Dataset lineage
The Dataset lineage view describes the lineage graph for an onboarded dataset.
Use it to understand which datasource produced a dataset, which raw inputs contributed upstream, and how ingestion and onboarding steps connect the data assets together.
When to use
Generate the view
Generate the Dataset lineage view from a dataset.
The request only needs view_type set to DATASET_LINEAGE.
Output
The response follows the shared Response structure format.
The Dataset lineage view returns multiple named dataframes inside view_data.
Interpret the result
The Dataset lineage view is easiest to read as a graph: start with the dataset node, then follow the edges back to the datasource and raw inputs.
Start with the dataset node
Use nodes to find the row where node_type is DATASET.

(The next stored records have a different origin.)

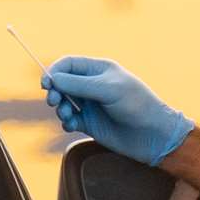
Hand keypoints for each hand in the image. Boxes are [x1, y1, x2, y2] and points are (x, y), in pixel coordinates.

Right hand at [42, 56, 193, 166]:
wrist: (153, 134)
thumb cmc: (136, 105)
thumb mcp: (108, 90)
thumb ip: (78, 84)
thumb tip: (52, 78)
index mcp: (98, 70)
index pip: (68, 64)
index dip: (54, 71)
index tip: (47, 84)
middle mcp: (92, 85)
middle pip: (62, 83)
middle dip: (55, 91)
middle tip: (55, 101)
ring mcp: (91, 104)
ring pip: (64, 102)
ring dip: (60, 108)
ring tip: (68, 116)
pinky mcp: (90, 123)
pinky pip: (69, 120)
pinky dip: (66, 122)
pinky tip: (72, 126)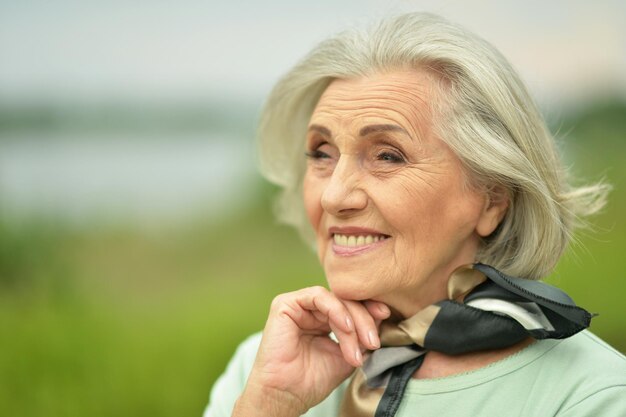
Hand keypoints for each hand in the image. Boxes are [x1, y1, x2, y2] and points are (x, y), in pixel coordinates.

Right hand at [232, 286, 390, 416]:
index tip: (388, 319)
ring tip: (361, 344)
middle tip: (374, 342)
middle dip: (365, 320)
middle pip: (347, 302)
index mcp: (324, 320)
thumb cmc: (311, 380)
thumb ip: (362, 337)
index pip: (352, 307)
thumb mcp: (347, 356)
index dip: (370, 310)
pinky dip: (336, 310)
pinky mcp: (285, 304)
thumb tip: (383, 320)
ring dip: (353, 321)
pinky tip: (346, 327)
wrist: (286, 395)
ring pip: (336, 300)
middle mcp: (311, 310)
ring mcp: (298, 305)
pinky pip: (318, 296)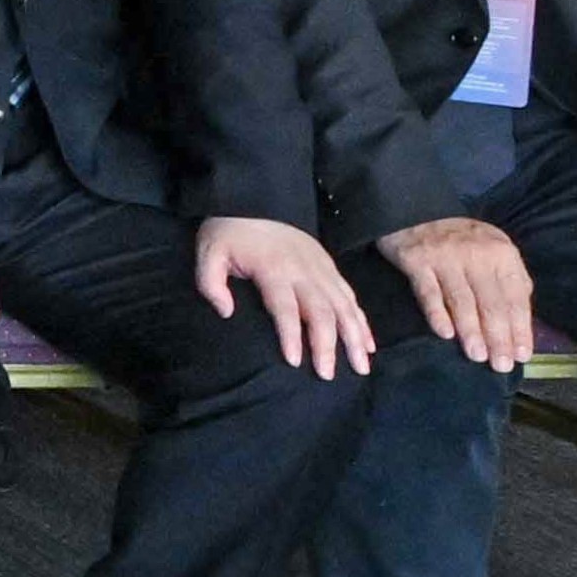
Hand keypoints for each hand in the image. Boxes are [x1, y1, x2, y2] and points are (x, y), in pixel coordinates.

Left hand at [196, 213, 374, 378]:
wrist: (254, 200)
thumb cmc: (229, 233)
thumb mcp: (209, 252)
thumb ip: (211, 283)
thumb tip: (226, 312)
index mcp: (274, 268)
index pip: (285, 307)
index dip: (291, 335)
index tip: (295, 363)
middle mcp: (304, 270)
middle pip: (321, 311)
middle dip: (327, 345)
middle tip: (328, 375)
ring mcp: (321, 268)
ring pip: (344, 306)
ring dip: (354, 337)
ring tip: (361, 367)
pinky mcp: (330, 266)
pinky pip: (351, 296)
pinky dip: (362, 321)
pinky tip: (368, 343)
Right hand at [378, 214, 534, 368]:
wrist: (415, 211)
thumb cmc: (460, 240)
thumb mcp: (493, 251)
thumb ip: (509, 281)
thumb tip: (522, 322)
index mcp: (501, 254)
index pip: (514, 297)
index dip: (520, 328)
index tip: (522, 355)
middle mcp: (476, 254)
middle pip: (490, 302)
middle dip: (498, 337)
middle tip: (501, 365)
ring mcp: (445, 257)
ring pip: (462, 300)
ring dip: (471, 331)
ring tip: (477, 356)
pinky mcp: (416, 260)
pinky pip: (428, 292)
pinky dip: (437, 313)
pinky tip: (445, 333)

This row describes the onboarded dataset and includes dataset identifiers, dataset name, row counts, split counts, masked rows, increment metadata, and size information.
Trace the datasource
Use rows where node_type is DATASOURCE to identify the datasource that produced the dataset.
The datasource node helps connect the onboarded dataset back to the ingestion source. This is useful when auditing which datasource version or branch was used to create a dataset.
Identify raw inputs
Use rows where node_type is RAW to identify raw input nodes.
Raw nodes represent upstream input files or raw data sources that contributed to the datasource, and therefore indirectly to the dataset.
Follow edges
Use edges.link_from and edges.link_to to understand the direction of lineage.
For dataset lineage, the graph commonly includes an ONBOARDING edge from datasource to dataset, and INGESTION edges from raw inputs to the datasource. source_branch and target_branch describe the branch relationship when branch information is available.
Review increments and branches
Use increment_label, increment_index, branch, and source_branch to understand how dataset and datasource versions or increments relate to each other.
This is useful when a dataset has been created from a specific branch or when you need to understand which increment produced the dataset currently being used for training or review.
Check data volume
Use n_rows, n_rows_train, n_rows_test, n_rows_masked, n_input_files, increment_size_mb, increment_mask_size_mb, and total_increment_size_mb to review the size and split of each lineage node.
These fields are useful for verifying that the dataset contains the expected amount of data before training, evaluation, or model review.
Field reference
The Dataset lineage view returns dataframes, so individual columns are not documented as standalone API schema properties.
nodes
The nodes dataframe contains the graph nodes.
edges
The edges dataframe contains the graph edges.